Microscopic mechanisms for the Fermi-liquid behavior of Nb-doped strontium titanate

TL;DR

This paper presents a microscopic theory explaining the Fermi-liquid behavior and superconductivity in Nb-doped strontium titanate, highlighting electron-electron and impurity scattering mechanisms and their agreement with experimental data.

Contribution

It introduces a comprehensive microscopic model accounting for phonon interactions and impurity effects, explaining both Fermi-liquid behavior and superconductivity in SrTiO₃.

Findings

Baber electron-electron scattering explains T² dependence of relaxation rate.

Impurity scattering accounts for residual relaxation at low temperatures.

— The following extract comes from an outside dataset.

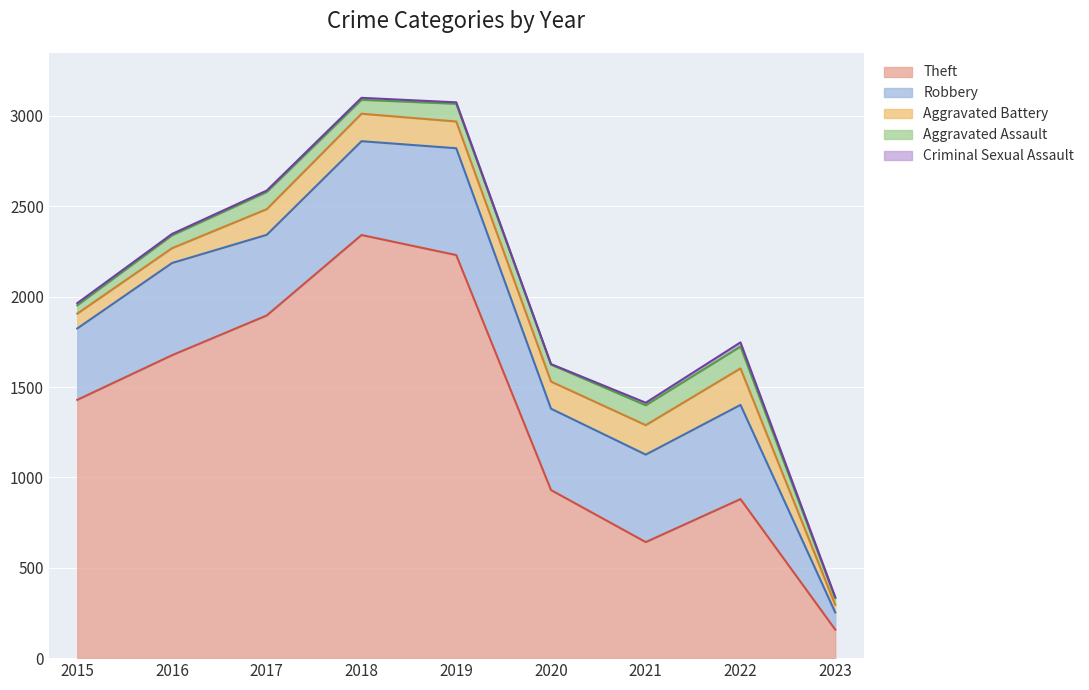

Is it true that Aggravated Battery equals 150 at 2020?

True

Effective electron-electron interaction can be attractive, enabling superconductivity.

Abstract

The relaxation rate in Nb-doped strontium titanate involving different scattering channels is investigated theoretically. It is demonstrated that the total relaxation rate in SrTiO_{3} is provided mainly by two mechanisms. The Baber electron-electron scattering with participation of both Coulomb and phonon-mediated electron-electron interactions provides the T^{2}-dependence of the relaxation rate. The scattering on the potential landscape caused by impurities is responsible for the residual relaxation rate at low temperatures. A good agreement with experiment is achieved accounting for all phonon branches in strontium titanate, both the optical and acoustic phonons. It is shown that the effective electron-electron interaction can be attractive in strontium titanate, and provides superconductivity at low temperatures and Fermi-liquid response in a wide range of temperatures. Thus our microscopic model supports the notion that superconductivity and Fermi-liquid properties of n-type SrTiO_{3} have a common origin.